Plus le temps passe, plus je réalise que ce travail introspectif perd du sens. Je m’épanouis énormément face aux étudiants et j’avais adoré les 3 années passées en collège, avant d’avoir le financement. Je rentre dans ma troisième année de financement, j’ai commencé à écrire, mais les jours passés sur cette thèse deviennent de plus en plus compliqués à supporter. C’est désormais assez fréquent, qu’après avoir posé mon fils à la crèche, je rentre chez moi pour dormir, comportement que je ne me connaissais pas. Ce n’est jamais le cas les jours où j’ai prévu de travailler sur mes cours.

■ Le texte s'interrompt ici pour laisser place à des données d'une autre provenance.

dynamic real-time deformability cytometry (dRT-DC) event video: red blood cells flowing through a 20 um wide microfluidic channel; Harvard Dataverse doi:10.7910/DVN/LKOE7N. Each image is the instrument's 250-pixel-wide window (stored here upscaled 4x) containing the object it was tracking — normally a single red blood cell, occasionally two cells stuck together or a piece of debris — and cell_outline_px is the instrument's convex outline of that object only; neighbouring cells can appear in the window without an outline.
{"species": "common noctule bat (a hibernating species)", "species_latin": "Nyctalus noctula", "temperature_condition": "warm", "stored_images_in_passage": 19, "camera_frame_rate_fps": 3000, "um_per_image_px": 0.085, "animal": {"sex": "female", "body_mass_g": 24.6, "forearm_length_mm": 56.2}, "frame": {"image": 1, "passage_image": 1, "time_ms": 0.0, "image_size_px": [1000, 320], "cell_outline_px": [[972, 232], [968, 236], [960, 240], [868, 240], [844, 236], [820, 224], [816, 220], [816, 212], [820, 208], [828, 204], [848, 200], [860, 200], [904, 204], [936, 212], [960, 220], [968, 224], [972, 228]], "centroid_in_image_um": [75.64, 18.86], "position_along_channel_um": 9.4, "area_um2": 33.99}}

Je le répète, j’ai une direction très bienveillante, j’ai essayé d’en parler. Mais je sens bien que la confiance et l’intérêt qu’a ma directrice dans mon projet (qui ont toujours été une motivation), l’empêche de réaliser que ce dernier est douloureux depuis plusieurs mois, malgré mes tentatives de le verbaliser à plusieurs reprises. L’université est si mal financée, qu’on comprend assez vite qu’il est fondamental pour un département que nous la fassions vivre, quand on fait partie des rares à être dans des conditions de vie satisfaisante. En cela, j’ai l’impression de trahir des individus qui m’ont toujours soutenu depuis la fin de ma licence.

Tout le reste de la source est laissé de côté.